▸ **STUDY TEXT**:
Segment Open
The film is now considered partially lost. One reel survives and is housed at the Library of Congress.
When Mona Frentiss dies, she has her confidante "Doctor Bobs" watch over her family, especially her youngest daughter Patricia. The family has been raised in a most unconventional manner, with Mona having a much younger lover and the father Ralph keeping his own lover on the side. As Patricia grows older, she attracts the attention of her mother's former lover, the much older (than Patricia, who in the book is in her early to mid teens) Carey Scott. Patricia tempts fate with her wild ways, nearly loses her virtue to a musician aboard an ocean-going boat, and is saved in time by Carey. Realizing that he is the man for her, she settles down into an experimental marriage.
There had been several films prior to Flaming Youth which used the flapper as subject matter, most famously, The Flapper with Olive Thomas. However, Flaming Youth was the one that best captured the imagination of the American public, because it was based on a scandalous book and because it featured Colleen Moore, who was already a well-known and respected dramatic actress who had been looking for a break-out role at the time she signed with First National.
Segment Closed
▸ **DATA EXTRACTS**:
Segment Open
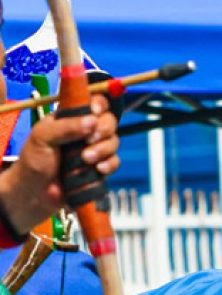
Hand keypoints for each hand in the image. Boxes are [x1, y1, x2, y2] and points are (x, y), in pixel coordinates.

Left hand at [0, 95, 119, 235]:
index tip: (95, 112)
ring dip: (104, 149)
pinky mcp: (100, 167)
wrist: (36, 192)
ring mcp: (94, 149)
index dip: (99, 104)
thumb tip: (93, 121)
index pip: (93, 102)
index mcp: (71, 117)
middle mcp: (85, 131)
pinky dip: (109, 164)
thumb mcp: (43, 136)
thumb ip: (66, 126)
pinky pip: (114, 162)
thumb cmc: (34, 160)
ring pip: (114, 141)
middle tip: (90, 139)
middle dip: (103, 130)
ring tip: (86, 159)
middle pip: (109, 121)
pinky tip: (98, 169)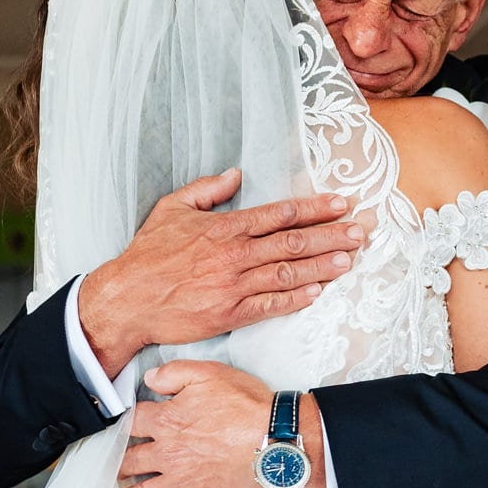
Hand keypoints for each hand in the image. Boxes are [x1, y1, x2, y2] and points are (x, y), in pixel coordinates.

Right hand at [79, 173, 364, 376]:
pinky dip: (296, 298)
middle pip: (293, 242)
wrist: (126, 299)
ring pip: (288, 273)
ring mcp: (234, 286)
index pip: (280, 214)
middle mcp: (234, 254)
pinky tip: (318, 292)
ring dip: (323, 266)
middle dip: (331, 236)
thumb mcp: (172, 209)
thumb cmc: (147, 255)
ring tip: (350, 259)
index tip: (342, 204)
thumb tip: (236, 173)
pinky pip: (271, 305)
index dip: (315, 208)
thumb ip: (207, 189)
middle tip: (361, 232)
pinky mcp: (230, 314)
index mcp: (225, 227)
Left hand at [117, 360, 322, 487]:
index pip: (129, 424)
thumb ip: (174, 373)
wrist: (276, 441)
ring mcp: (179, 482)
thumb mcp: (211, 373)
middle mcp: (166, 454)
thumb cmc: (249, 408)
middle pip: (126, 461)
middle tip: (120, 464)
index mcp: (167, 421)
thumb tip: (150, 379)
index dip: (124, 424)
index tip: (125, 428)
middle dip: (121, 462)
Segment Closed
Segment Open
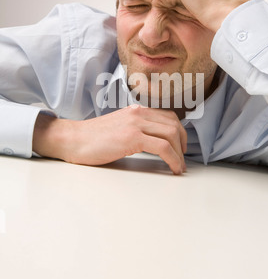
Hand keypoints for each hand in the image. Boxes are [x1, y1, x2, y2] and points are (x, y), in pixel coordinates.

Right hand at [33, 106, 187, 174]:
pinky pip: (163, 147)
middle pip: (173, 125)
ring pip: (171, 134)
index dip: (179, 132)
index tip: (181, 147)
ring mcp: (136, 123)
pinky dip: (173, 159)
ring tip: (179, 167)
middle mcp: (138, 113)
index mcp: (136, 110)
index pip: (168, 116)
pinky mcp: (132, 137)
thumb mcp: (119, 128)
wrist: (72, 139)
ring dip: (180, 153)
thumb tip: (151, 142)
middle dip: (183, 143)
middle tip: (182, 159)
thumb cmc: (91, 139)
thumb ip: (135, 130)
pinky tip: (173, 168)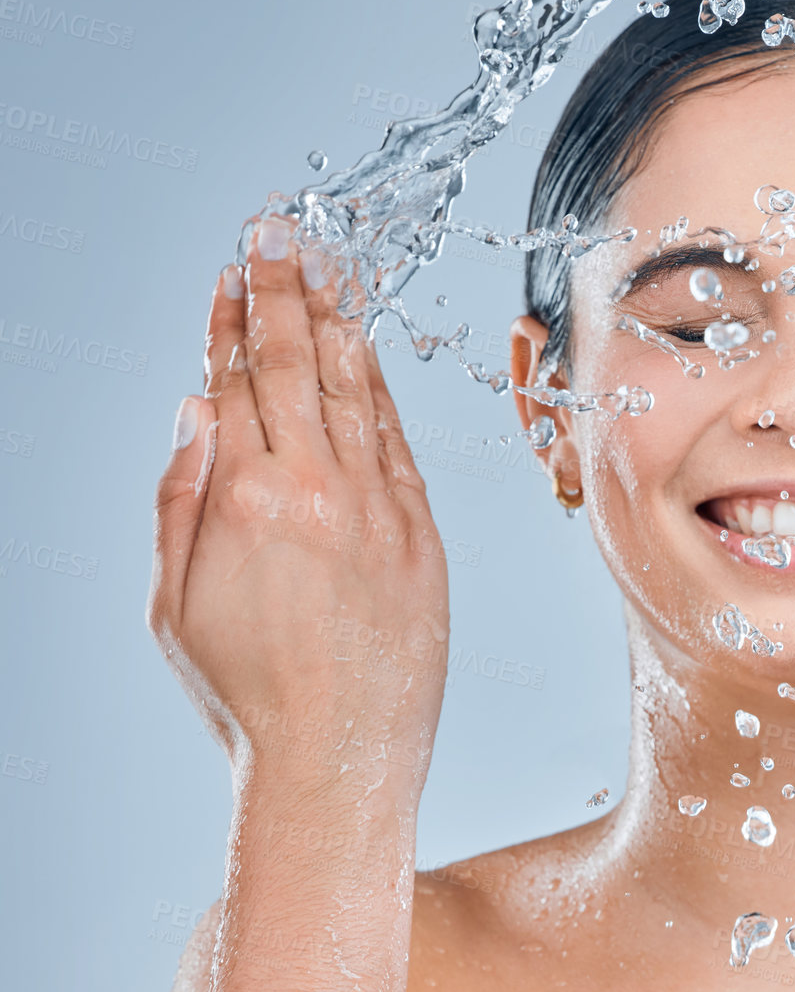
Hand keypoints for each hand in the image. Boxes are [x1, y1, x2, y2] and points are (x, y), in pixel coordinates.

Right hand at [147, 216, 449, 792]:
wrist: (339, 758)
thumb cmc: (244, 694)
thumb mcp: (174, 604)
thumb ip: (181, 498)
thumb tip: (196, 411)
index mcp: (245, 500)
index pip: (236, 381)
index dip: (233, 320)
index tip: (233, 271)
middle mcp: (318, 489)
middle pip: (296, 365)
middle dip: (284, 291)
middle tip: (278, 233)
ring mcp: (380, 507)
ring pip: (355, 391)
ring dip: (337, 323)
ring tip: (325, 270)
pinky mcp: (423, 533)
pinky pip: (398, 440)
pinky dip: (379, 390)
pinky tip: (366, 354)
Segment Closed
Segment Open
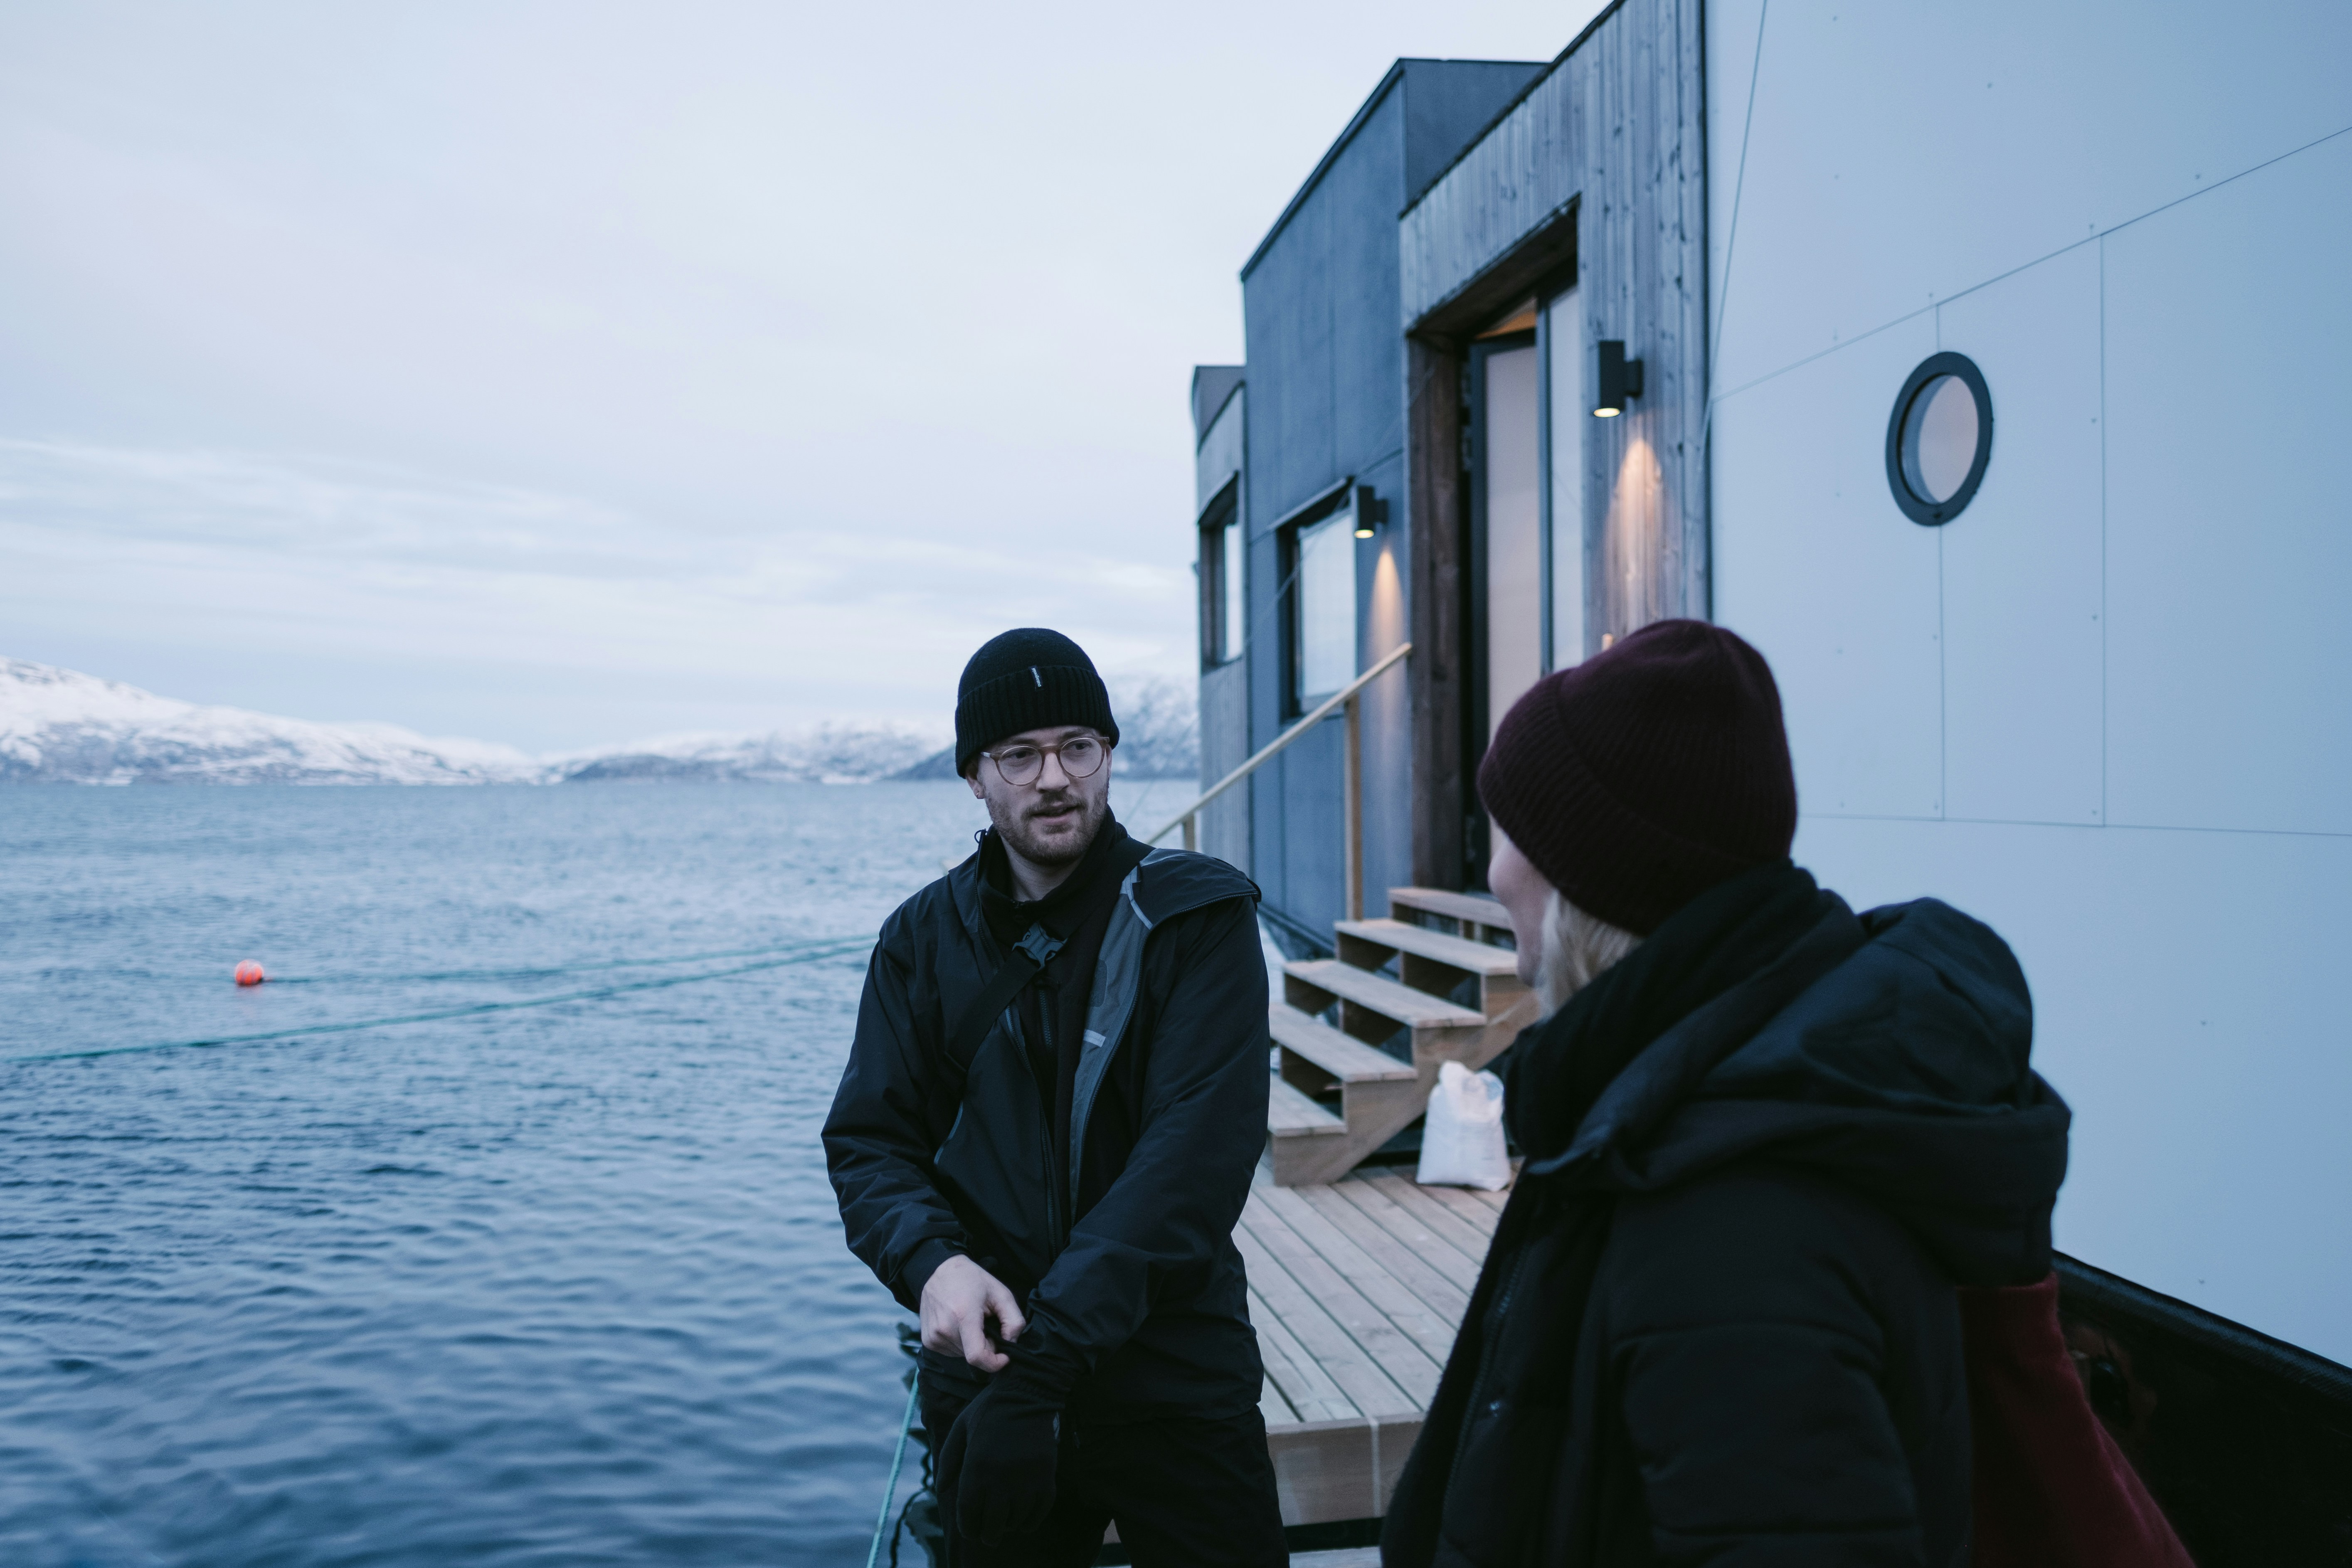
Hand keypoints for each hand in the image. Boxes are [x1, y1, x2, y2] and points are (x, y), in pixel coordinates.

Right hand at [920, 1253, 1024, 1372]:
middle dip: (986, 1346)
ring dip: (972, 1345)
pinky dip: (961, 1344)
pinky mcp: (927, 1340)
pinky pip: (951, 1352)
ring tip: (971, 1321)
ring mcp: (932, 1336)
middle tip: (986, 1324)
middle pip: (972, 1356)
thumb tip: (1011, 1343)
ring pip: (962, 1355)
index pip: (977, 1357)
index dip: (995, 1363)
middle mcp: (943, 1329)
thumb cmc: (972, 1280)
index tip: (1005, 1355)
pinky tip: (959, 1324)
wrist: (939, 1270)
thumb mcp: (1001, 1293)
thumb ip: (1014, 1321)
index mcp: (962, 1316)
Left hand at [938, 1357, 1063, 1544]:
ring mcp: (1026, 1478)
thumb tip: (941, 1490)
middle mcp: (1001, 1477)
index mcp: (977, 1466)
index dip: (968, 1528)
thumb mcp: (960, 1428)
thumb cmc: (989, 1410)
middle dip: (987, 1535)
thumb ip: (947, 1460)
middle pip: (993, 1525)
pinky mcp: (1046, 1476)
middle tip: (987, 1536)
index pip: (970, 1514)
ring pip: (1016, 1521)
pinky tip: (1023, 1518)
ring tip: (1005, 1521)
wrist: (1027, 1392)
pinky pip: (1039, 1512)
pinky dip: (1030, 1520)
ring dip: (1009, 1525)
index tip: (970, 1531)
Segment Closed
▸ **ACTIONS TO TAKE**:
A. Reproduce the stretch of the Flaming Youth text from "When Mona Frentiss" through "an experimental marriage.".
B. Write the next part of the Flaming Youth text, picking up after its final sentence.

▸ **EXPECTED RESULTS**:
A.
When Mona Frentiss dies, she has her confidante "Doctor Bobs" watch over her family, especially her youngest daughter Patricia. The family has been raised in a most unconventional manner, with Mona having a much younger lover and the father Ralph keeping his own lover on the side. As Patricia grows older, she attracts the attention of her mother's former lover, the much older (than Patricia, who in the book is in her early to mid teens) Carey Scott. Patricia tempts fate with her wild ways, nearly loses her virtue to a musician aboard an ocean-going boat, and is saved in time by Carey. Realizing that he is the man for her, she settles down into an experimental marriage.

B.
The film's marketing played up the racier aspects of the story, and a "skinny-dipping" sequence shot in silhouette (which still largely survives in the Library of Congress) was used in the films advertising extensively. The ads also boasted "neckers, petters, white kisses, red kisses, pleasure mad daughters, [and] sensation craving mothers." The book contained adult subjects which were largely glossed over in the film. To counter potential negative backlash, a good deal of humor was injected into the film, so that many audiences thought the film was actually a burlesque of the whole flapper movement when, in fact, it was intended to be a dramatic film.